My nickname is Panzerfaust, I'm 19, and I came from Italy....

I register myself on this forum some time ago...so I'm a lurker...please,forgive me 

So, hope to see you around the forum...

Bye


----------



## mkloby (Nov 16, 2007)

pfaust - join in from time to time... we're great fun 

I had some Regia Marina buddies throughout flight school - They're flying EH-101s now!


----------



## seesul (Nov 16, 2007)

Welcome Panzerfaust,

let me wish you a lot of fun on this forum!


----------



## Panzerfaust (Nov 16, 2007)

ops,I forgot 1 thing...my english is awful....


----------



## Panzerfaust (Nov 16, 2007)

ops, double post.... -_-'


----------



## ccheese (Nov 16, 2007)

Welcome Panzerfaust, you'll enjoy the forum.
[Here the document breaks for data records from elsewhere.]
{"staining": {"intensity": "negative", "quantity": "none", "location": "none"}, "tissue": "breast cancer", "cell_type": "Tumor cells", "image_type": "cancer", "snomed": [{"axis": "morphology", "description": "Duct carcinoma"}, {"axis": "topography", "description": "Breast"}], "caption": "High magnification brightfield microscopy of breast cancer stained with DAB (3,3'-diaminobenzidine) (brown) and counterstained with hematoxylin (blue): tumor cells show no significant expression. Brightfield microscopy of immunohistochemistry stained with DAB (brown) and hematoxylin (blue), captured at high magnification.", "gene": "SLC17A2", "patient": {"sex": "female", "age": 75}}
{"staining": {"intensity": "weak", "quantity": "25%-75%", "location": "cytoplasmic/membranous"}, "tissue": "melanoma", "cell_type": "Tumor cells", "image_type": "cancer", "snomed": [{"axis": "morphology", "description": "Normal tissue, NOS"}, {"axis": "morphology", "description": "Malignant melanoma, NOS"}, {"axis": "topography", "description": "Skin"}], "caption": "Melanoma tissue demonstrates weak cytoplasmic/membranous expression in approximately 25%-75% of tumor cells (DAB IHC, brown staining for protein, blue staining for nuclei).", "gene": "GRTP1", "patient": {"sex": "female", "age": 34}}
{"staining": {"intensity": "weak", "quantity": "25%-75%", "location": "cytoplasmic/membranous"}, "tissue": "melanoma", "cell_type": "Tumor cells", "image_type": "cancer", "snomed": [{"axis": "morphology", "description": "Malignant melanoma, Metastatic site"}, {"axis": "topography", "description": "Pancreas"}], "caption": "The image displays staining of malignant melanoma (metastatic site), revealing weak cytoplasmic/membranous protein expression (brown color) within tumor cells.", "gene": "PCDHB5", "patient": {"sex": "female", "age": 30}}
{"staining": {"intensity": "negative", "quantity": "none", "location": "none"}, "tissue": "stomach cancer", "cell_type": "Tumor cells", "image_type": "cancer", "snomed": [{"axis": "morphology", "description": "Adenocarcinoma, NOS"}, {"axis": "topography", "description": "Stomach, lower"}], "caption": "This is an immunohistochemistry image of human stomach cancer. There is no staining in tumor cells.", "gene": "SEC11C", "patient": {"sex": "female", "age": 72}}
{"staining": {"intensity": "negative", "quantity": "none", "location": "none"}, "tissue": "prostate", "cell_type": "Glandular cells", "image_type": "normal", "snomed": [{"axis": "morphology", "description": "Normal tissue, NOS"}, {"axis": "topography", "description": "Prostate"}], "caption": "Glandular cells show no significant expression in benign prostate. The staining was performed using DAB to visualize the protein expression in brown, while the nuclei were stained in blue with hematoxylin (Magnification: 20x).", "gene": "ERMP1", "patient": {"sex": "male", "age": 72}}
Don't worry about your English.
We have Aussies, here, who have a language all their own. 

Diggers..... indeed !

Charles


----------



## Wurger (Nov 16, 2007)

Hallo Panzerfaust,
Nice to read you there.Don't worry about your English,nobody is perfect including me.
Anyway, welcome there and greetings from Poland.


----------



## DerAdlerIstGelandet (Nov 16, 2007)

Welcome


----------



## Lucky13 (Nov 17, 2007)

Greetings mate....


----------



## lesofprimus (Nov 17, 2007)

Fu*kin lurkers....


----------



## Lucky13 (Nov 17, 2007)

I think all the praise has made you a softy Les.....shame!


----------



## Njaco (Nov 17, 2007)

Welcome!


----------



## DBII (Nov 17, 2007)

Welcome back. 

DBII


----------



## Heinz (Nov 17, 2007)

Welcome mate.


----------



## Aussie1001 (Nov 18, 2007)

Yeah mate G'day.
And charles our language is not stange it is just Aussie speak....


----------



## Wayne Little (Nov 18, 2007)

Gidday and welcome from another Aussie, Panzerfaust.


----------



## Panzerfaust (Nov 18, 2007)

thanks to all!!


----------



## Bf109_g (Nov 19, 2007)

Hi there and welcome to the forum, Panzerfaust 

~ Shinn


----------



## DOUGRD (Nov 20, 2007)

Welcome to the forum Panzerfaust. Don't worry about your English this is a good place to practise it.


----------



## Thorlifter (Nov 21, 2007)

Welcome


----------